Katharine E. Hamnett is an English fashion designer best known for her political t-shirts and her ethical business philosophy.
Katharine Eleanor Appleton was born on 16 August 1947. With a father in the R.A.F she lives in France, Sweden, Romania and England and attended ten different schools including Cheltenham Ladies College.
From 1964 to 1965 she studied fashion at Konstfackskolan Stockholm.
From 1965 to 1975 he studied BA Fashion and Textiles at Central Saint Martins College in London.
On leaving college she sets up her own fashion business TUTTABANKEM with her college friend Anne Buck. They held shows at the London designer collections and the pret-a-porter in Paris.
In 1975 she held her first fashion show at the garage Covent Garden.

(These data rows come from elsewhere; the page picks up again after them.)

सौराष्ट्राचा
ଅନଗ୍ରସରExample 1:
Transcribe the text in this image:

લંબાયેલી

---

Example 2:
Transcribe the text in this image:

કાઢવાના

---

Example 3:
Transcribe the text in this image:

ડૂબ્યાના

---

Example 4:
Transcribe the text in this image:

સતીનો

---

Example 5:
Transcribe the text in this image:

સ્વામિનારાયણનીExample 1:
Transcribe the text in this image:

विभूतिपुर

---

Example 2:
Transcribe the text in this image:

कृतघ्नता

Then she works as a freelance designer in Paris, Milan, New York and Hong Kong.
Hamnett founded the Katharine E. Hamnett clothier in 1979.
In 1981 she introduced menswear and the sales boomed worldwiede.

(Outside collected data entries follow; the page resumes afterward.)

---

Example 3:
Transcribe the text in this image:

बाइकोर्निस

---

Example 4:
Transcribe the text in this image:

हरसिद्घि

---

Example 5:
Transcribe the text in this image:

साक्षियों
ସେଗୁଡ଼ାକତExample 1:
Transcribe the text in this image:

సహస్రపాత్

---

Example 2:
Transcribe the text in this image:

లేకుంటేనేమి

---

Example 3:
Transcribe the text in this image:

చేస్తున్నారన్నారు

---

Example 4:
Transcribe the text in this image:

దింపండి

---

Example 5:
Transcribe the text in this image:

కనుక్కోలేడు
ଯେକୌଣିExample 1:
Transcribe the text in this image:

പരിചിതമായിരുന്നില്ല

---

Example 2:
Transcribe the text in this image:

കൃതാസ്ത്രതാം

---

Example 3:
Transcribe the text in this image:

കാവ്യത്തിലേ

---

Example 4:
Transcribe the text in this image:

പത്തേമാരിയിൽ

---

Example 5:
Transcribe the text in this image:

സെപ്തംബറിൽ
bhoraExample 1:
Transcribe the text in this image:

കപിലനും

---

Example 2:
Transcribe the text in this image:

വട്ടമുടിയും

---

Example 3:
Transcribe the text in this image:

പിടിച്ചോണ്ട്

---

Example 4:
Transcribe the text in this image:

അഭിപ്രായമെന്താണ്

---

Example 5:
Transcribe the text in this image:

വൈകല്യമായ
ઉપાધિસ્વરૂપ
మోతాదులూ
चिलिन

Joseph opened the Chinese Laundry selling KATHARINE HAMNETT washed cottons in 1983.
In the early 1980s Hamnett’s oversized t-shirts with large block letter slogans were adopted by pop bands including Wham!, with her “CHOOSE LIFE” slogan prominently displayed in the music video for “Wake Me Up Before You Go Go” and somewhat less prominently in Queen’s video for Hammer To Fall (worn by Roger Taylor).
In 1984, ZTT’s Paul Morley designed a series of “FRANKIE SAY…” T-shirts to promote the record label’s chart act Frankie Goes to Hollywood (FGTH). Morley has stated that these designs were consciously based on Hamnett’s slogan T-shirts: “What persuaded me was reading Katharine Hamnett saying she wanted the T-shirts ripped off, which reminded me of Mark P, saying he wanted Sniffin’ Glue to be ripped off. And I mean, I did a fanzine, so when I read that I thought, great, fanzine T-shirts!” The official FGTH designs were particularly successful, and spawned many imitations of their own.
At one point, Hamnett met with then-Prime Minister Margaret Thatcher wearing her own t-shirt with the slogan “58% DON’T WANT PERSHING”, a reference to polls showing public opposition in the United Kingdom against the basing of Pershing missiles in the country. In 2003, at a London fashion show, Hamnett’s catwalk models wore shirts with “NO WAR, BLAIR OUT”, a reference to the looming invasion of Iraq.
More recently, models such as Naomi Campbell have appeared in Hamnett shirts bearing the slogans “USE A CONDOM” and “PEACE”.
Hamnett has since expressed scepticism that t-shirt slogans accomplish anything concrete. While she now suspects that for some, the slogans are a substitute for action, a sceptic might wonder if, having served her for so many years, they are a marketing device. The “CHOOSE LIFE” slogan, which in the context of the day was directed at drug abuse and suicide, has since been adopted by the pro-life movement, even appearing on license plates in Florida. Hamnett first ever British Fashion Awards, and in 1996, was voted Britain’s favourite designer by readers of Cosmopolitan. The company’s London shops have been designed by Norman Foster and Nigel Coates.
Beginning in 1989, with research showing pesticide poisoning in cotton-growing regions, and sweatshop labour a major part of the textiles industry, Hamnett began lobbying for major changes in the way the industry operated. After disappointment with the results, Hamnett terminated most of her licensing arrangements, and in 2005 relaunched her line under stricter ethical guidelines, including manufacturing and agricultural practices.
In 2008, Hamnett said that fashion designers participating in the London Fashion Week were racist due to what she views as increasing exclusion of black models, stating “The catwalks are full of white dogs, cosmetic companies don’t like black models – the racist bitches. I have no idea why when it’s obvious that black girls are just so genuinely much more beautiful than Caucasians, who have clearly got the short straw. Black girls have much better body shapes and it’s such a shame. I just think there should be a bit more of a balance.”